Words speak volumes
Play a while
Read this extract and substitute other words for ‘got’ and its forms:
“I got on horseback within ten minutes after I got your letter. When I got to Canterbury, I got a chaise for town. But I got wet through before I got to Canterbury and I have got such a cold as I shall not be able to get rid of in a hurry. I got to the treasury about noon, but first of all I got shaved and dressed. I soon got into the work of getting a memorial before the board, but I could not get an answer.” (Aristarchus, 1789). How many could you manage?
Learn a little
The verbs that we use give away our level of proficiency. The many ‘gots’ in the passage above tell this story. Revising after writing is a lost art in the age of spell-check, but, if mastered, can yield great dividends. The above extract is a typical case in point and this kind of repetition reveals the language items a user can command with proficiency.
Before the birth of the great TV match, football matches were relayed through radio commentaries in which listeners could follow the action by using a grid of numbered squares. ‘Back to square one’ emerged from this experience when a player had to begin at the beginning in the middle of a match. ‘Nine days’ wonder’ also has a similar interesting history. When puppies are born, they are blind until their eyes open on the ninth day after birth.

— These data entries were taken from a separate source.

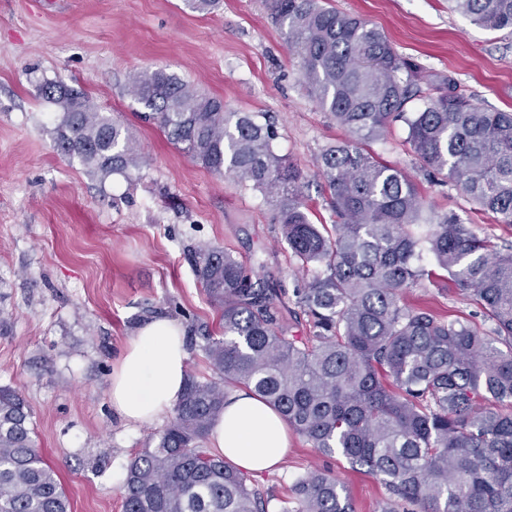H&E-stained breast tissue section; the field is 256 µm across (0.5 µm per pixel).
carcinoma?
Here are the masks:
<instances>
[{
	"instance_id": "cac0c4a2",
	"label": "carcinoma",
	"mask_w": 512,
	"mask_h": 512,
	"mask_svg": "<svg viewBox=\"0 0 512 512\" xmlns=\"http://www.w3.org/2000/svg\"><path fill=\"white\" fill-rule=\"evenodd\" d=\"M487 31L512 32V0H448ZM271 18L297 59L301 82L346 138L322 149L319 175L333 224H315L303 177L272 148L253 112L156 69L130 77L144 118L212 172L260 192L301 268L296 290L309 335L279 322L285 289L221 248L188 250L223 335L203 348L213 375H187L167 426L131 458L124 512H269L272 496L206 447L224 399L252 389L318 452L338 454L381 480L382 512H512V246L497 249L421 199L413 179L365 145L394 121L435 177L450 181L498 224H512V112L492 111L449 76L434 77L397 53L379 28L321 0H271ZM58 110L55 146L92 177L131 179L141 154L124 126L89 95L44 79ZM423 107L409 113L414 98ZM431 226L424 237L413 227ZM457 282L493 327L445 320L404 304L433 271ZM19 393L0 387V512H71L56 470L33 438ZM296 504L289 510L288 503ZM282 512H354L347 489L324 470L296 480Z\"/></svg>"
}]
</instances>
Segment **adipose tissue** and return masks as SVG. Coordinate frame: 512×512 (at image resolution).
<instances>
[{"label":"adipose tissue","mask_w":512,"mask_h":512,"mask_svg":"<svg viewBox=\"0 0 512 512\" xmlns=\"http://www.w3.org/2000/svg\"><path fill=\"white\" fill-rule=\"evenodd\" d=\"M187 360L181 325L168 318L146 323L112 368L113 408L130 424L158 420L183 392ZM207 445L239 469L262 472L283 462L288 431L282 418L258 396L235 390L229 393Z\"/></svg>","instance_id":"adipose-tissue-1"}]
</instances>
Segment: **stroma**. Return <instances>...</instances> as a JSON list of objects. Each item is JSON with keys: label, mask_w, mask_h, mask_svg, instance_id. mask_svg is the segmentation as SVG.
Masks as SVG:
<instances>
[{"label": "stroma", "mask_w": 512, "mask_h": 512, "mask_svg": "<svg viewBox=\"0 0 512 512\" xmlns=\"http://www.w3.org/2000/svg\"><path fill=\"white\" fill-rule=\"evenodd\" d=\"M384 30L395 49L427 73L457 79L481 107L512 112V34L484 31L448 0H331ZM164 68L222 98L235 112L273 122V148L300 170L315 223H331L318 157L345 132L304 89L268 0H220L208 13L185 0H0V386L27 401L36 441L60 475L71 512H123L131 457L164 421L126 424L108 396L112 365L137 330L157 317L179 322L187 370L207 378L203 330L218 313L185 257L207 243L286 290L306 278L278 241L262 195L219 177L140 120L130 74ZM84 90L137 141L132 179L88 175L54 147V110L38 78ZM393 123L368 148L410 175L427 205L453 213L478 236L512 244L497 224L449 183L428 176ZM447 319L490 329L481 309L447 273L405 297ZM274 471L252 474L280 512L294 480L319 467L346 486L355 512H380L388 492L338 455L324 456L296 432Z\"/></svg>", "instance_id": "obj_1"}]
</instances>
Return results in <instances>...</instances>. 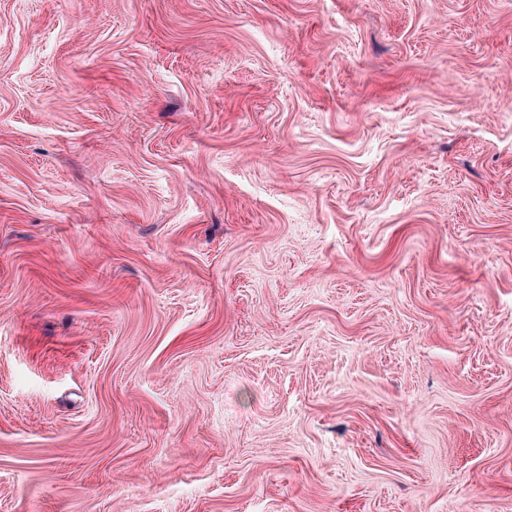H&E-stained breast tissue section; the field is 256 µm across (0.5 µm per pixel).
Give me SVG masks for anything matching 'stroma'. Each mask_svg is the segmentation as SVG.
I'll return each instance as SVG.
<instances>
[{
  "mask_svg": "<svg viewBox=\"0 0 512 512\" xmlns=\"http://www.w3.org/2000/svg\"><path fill=\"white\" fill-rule=\"evenodd\" d=\"M0 512H512V0H0Z\"/></svg>",
  "mask_w": 512,
  "mask_h": 512,
  "instance_id": "35a3bbf8",
  "label": "stroma"
}]
</instances>
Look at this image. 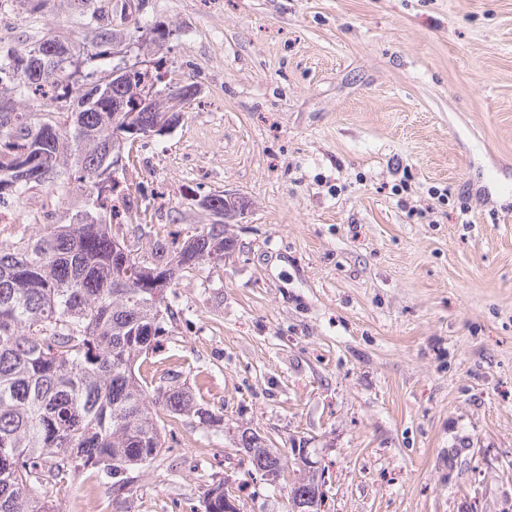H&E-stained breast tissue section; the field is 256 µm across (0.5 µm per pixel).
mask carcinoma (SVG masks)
I'll use <instances>...</instances> for the list:
<instances>
[{
	"instance_id": "carcinoma-1",
	"label": "carcinoma",
	"mask_w": 512,
	"mask_h": 512,
	"mask_svg": "<svg viewBox=\"0 0 512 512\" xmlns=\"http://www.w3.org/2000/svg\"><path fill=\"white\" fill-rule=\"evenodd\" d=\"M87 27L76 49L55 38L0 40V94L18 108L0 116V209L38 191L84 197L68 223L53 210L0 226V512H60L50 492L89 469L120 491L162 455L165 420L221 422L181 386H148L135 363L166 331L168 293L184 274L224 264L233 239L216 218L147 261L119 236L112 131L128 113L112 111L110 92L124 95L143 77L101 67L100 47L118 32L96 9ZM51 42L61 54L32 77ZM236 445L249 453L262 442L245 428ZM251 461L284 472L276 450ZM288 499L291 512H319L324 495L301 477ZM205 512H226L223 482L209 485Z\"/></svg>"
}]
</instances>
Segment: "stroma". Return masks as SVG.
<instances>
[{"mask_svg": "<svg viewBox=\"0 0 512 512\" xmlns=\"http://www.w3.org/2000/svg\"><path fill=\"white\" fill-rule=\"evenodd\" d=\"M80 12L0 0V35L79 43ZM112 26L165 32L149 67L198 89L139 148L123 234L148 252L208 193L246 206L140 367L223 425L180 417L123 503L89 471L63 512H205L215 481L288 512L293 447L321 512H512V0H146ZM251 429L245 428L243 430H239L237 435V448H243L247 453L250 460V463L257 473L258 470H264L267 472H284L283 465V457L278 452V449L273 450L270 448H262V441L260 442V438L256 436V433L250 431ZM253 448H261L266 449L267 451H263L262 453H258L257 451L251 452ZM252 453L253 458L249 455ZM255 461V463H254ZM265 473V472H261ZM280 473H265L264 480L270 484H280L282 479V475Z\"/></svg>", "mask_w": 512, "mask_h": 512, "instance_id": "1", "label": "stroma"}]
</instances>
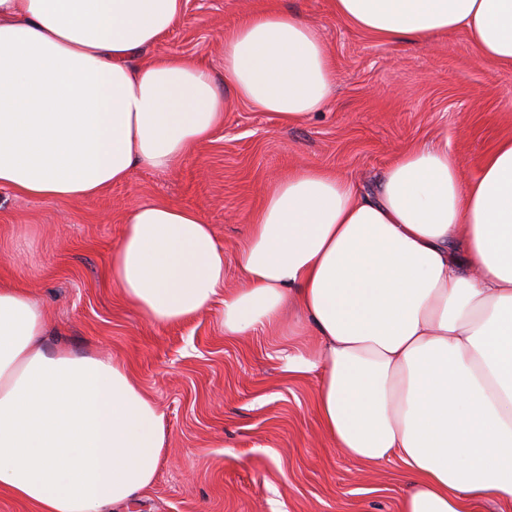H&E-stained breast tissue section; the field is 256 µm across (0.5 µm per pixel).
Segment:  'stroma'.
I'll return each mask as SVG.
<instances>
[{
  "mask_svg": "<svg viewBox=\"0 0 512 512\" xmlns=\"http://www.w3.org/2000/svg\"><path fill=\"white\" fill-rule=\"evenodd\" d=\"M277 5L320 32L336 90L311 118L283 124L229 99L224 125L172 172L134 170L92 201L28 199L0 187V279L27 288L47 312L48 346L121 359L164 416L154 485L109 512H398L409 478L399 460L360 463L322 433L316 374L283 370L282 351L319 344L287 318L235 338L224 307L158 326L112 286L109 260L137 202L198 209L224 243V285L239 284L247 219L288 170L322 168L373 192L396 153L444 143L466 177L512 136V66L484 58L462 30L428 42L389 41L337 20L333 0H185L157 53L224 79V31Z\"/></svg>",
  "mask_w": 512,
  "mask_h": 512,
  "instance_id": "35a3bbf8",
  "label": "stroma"
}]
</instances>
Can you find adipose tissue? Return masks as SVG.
<instances>
[{
	"mask_svg": "<svg viewBox=\"0 0 512 512\" xmlns=\"http://www.w3.org/2000/svg\"><path fill=\"white\" fill-rule=\"evenodd\" d=\"M185 0H0V187L90 200L135 168L163 175L224 125L223 87L294 124L336 86L318 30L278 6L224 34V81L176 54L147 56ZM389 40L465 30L512 65V0H334ZM113 287L171 325L215 302L224 333L299 310L320 338L284 355L320 371L315 407L363 463L398 459L400 512L512 506V138L477 177L442 144L399 152L374 193L331 172L276 178L249 218L241 288L200 212L141 202L110 256ZM42 303L0 282V491L37 512H106L156 479L164 416L126 365L44 343Z\"/></svg>",
	"mask_w": 512,
	"mask_h": 512,
	"instance_id": "1",
	"label": "adipose tissue"
}]
</instances>
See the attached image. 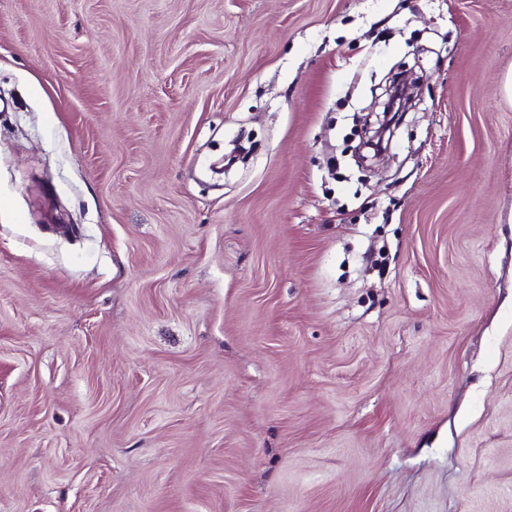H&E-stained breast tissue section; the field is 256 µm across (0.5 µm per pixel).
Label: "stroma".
<instances>
[{
    "label": "stroma",
    "instance_id": "35a3bbf8",
    "mask_svg": "<svg viewBox=\"0 0 512 512\" xmlns=\"http://www.w3.org/2000/svg\"><path fill=\"white\" fill-rule=\"evenodd\" d=\"M511 71L512 0H0V512H512Z\"/></svg>",
    "mask_w": 512,
    "mask_h": 512
}]
</instances>
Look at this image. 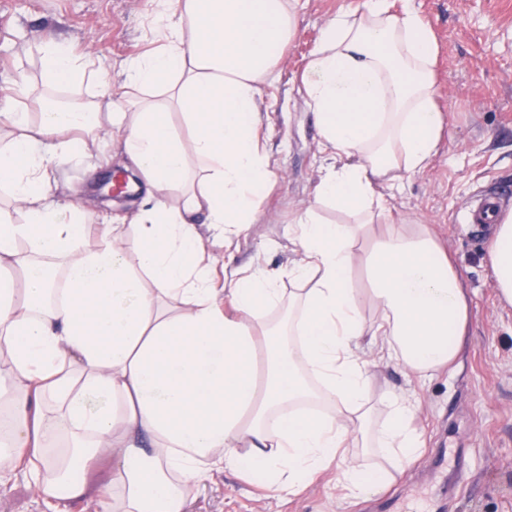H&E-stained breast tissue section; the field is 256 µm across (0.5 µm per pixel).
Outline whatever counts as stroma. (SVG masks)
<instances>
[{
  "label": "stroma",
  "mask_w": 512,
  "mask_h": 512,
  "mask_svg": "<svg viewBox=\"0 0 512 512\" xmlns=\"http://www.w3.org/2000/svg\"><path fill=\"white\" fill-rule=\"evenodd\" d=\"M364 0H299L297 31L265 91L262 119L276 182L256 224L241 238L237 264L262 256L279 267L293 256L288 220L313 206L325 164L316 118L300 92V76L322 26ZM435 35V80L444 117L439 154L406 177L389 199L390 224H424L452 257L466 288L469 324L456 362L421 381L402 365L370 367L377 418L385 393L413 399L425 446L393 473L381 492L347 499L336 471L295 494L263 490L232 473L192 489L186 512H512V306L502 304L486 260L489 236H474L456 217L485 192H512V0H413ZM153 0H0V102L25 108L31 98L97 101L132 96L123 85L126 60L156 47L148 35ZM88 65L78 89L49 85L47 40ZM96 158L60 165L57 197L90 218L101 208L93 186L108 170L112 128L98 129ZM0 512H50L23 476L0 485Z\"/></svg>",
  "instance_id": "stroma-1"
}]
</instances>
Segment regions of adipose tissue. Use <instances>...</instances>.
<instances>
[{"label": "adipose tissue", "instance_id": "adipose-tissue-1", "mask_svg": "<svg viewBox=\"0 0 512 512\" xmlns=\"http://www.w3.org/2000/svg\"><path fill=\"white\" fill-rule=\"evenodd\" d=\"M299 0H156L160 51L125 64L136 98L100 109L34 101L0 109V481L24 475L49 506L112 477L99 512H185L188 492L224 470L291 493L340 464L353 497L385 474L348 460L363 438L393 469L417 455L408 398L375 422L370 361L427 379L454 362L468 324L463 283L423 224H385L381 187L399 189L439 153L434 37L412 0H365L320 30L301 77L329 158L316 205L288 225L298 258L234 265L275 180L260 102L297 28ZM43 70L79 88L87 65L49 42ZM179 114L187 136L175 130ZM108 120L145 184L138 224L101 225L51 195V170L92 155ZM354 214L329 224L318 206ZM212 239H204L199 224ZM223 243V276L212 254ZM488 261L512 306V211ZM363 269L367 290L354 288ZM374 309L367 322L363 310ZM287 318L274 320L279 309Z\"/></svg>", "mask_w": 512, "mask_h": 512}]
</instances>
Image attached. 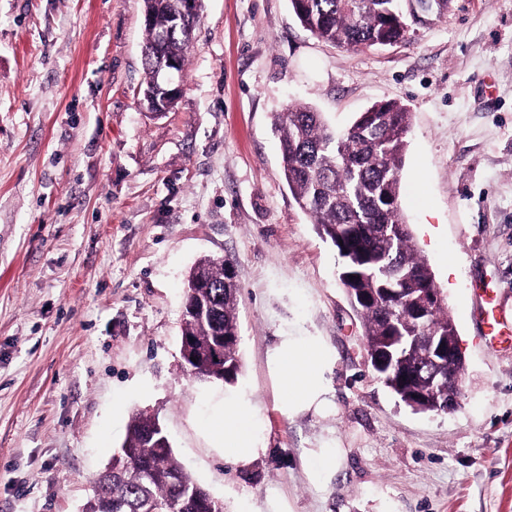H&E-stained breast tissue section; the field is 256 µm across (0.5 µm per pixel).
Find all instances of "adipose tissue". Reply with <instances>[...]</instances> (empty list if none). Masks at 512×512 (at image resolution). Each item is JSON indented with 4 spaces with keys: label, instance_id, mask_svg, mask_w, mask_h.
Masks as SVG:
<instances>
[{
    "label": "adipose tissue",
    "instance_id": "obj_1",
    "mask_svg": "<svg viewBox=\"0 0 512 512\" xmlns=\"http://www.w3.org/2000/svg\"><path fill=\"white\" fill-rule=\"evenodd\" d=\"M329 359L328 348L315 336H285L272 349L270 360L279 375L280 400L288 411L327 405L329 387L324 373ZM208 430L223 446L225 459L237 465L247 466L265 452L245 395L225 396L224 413L210 421Z\"/></svg>",
    "mask_w": 512,
    "mask_h": 512
}]
</instances>
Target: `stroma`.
Instances as JSON below:
<instances>
[{
  "label": "stroma",
  "instance_id": "1",
  "mask_svg": "<svg viewBox=\"0 0 512 512\" xmlns=\"http://www.w3.org/2000/svg\"><path fill=\"white\" fill-rule=\"evenodd\" d=\"M142 0H0V512H82L130 417L160 421L224 512H512V0H449L406 41L343 50L289 0H202L176 107L139 105ZM412 114L401 206L465 359L461 407L416 413L379 379L342 262L295 204L276 113L336 127ZM205 256L239 286L233 384L189 375L184 282ZM315 336L330 409L288 414L268 354ZM249 396L267 451L225 460L203 424ZM339 449L335 473L305 463Z\"/></svg>",
  "mask_w": 512,
  "mask_h": 512
}]
</instances>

A ‘package’ is a small parcel, usually sent by post or by courier, such as ‘package of books’. A ‘packet’ is a big box, container or bag that contains a number of things or a fixed amount of some goods such as a ‘packet of cigarettes’. ‘Packaging’ refers to the material that is arranged around things in order to tempt people to buy them like the ‘fancy packaging of perfumes’. While ‘packing’ is the surrounding stuff around things, placed to protect them from damage, such as the straw around fruit.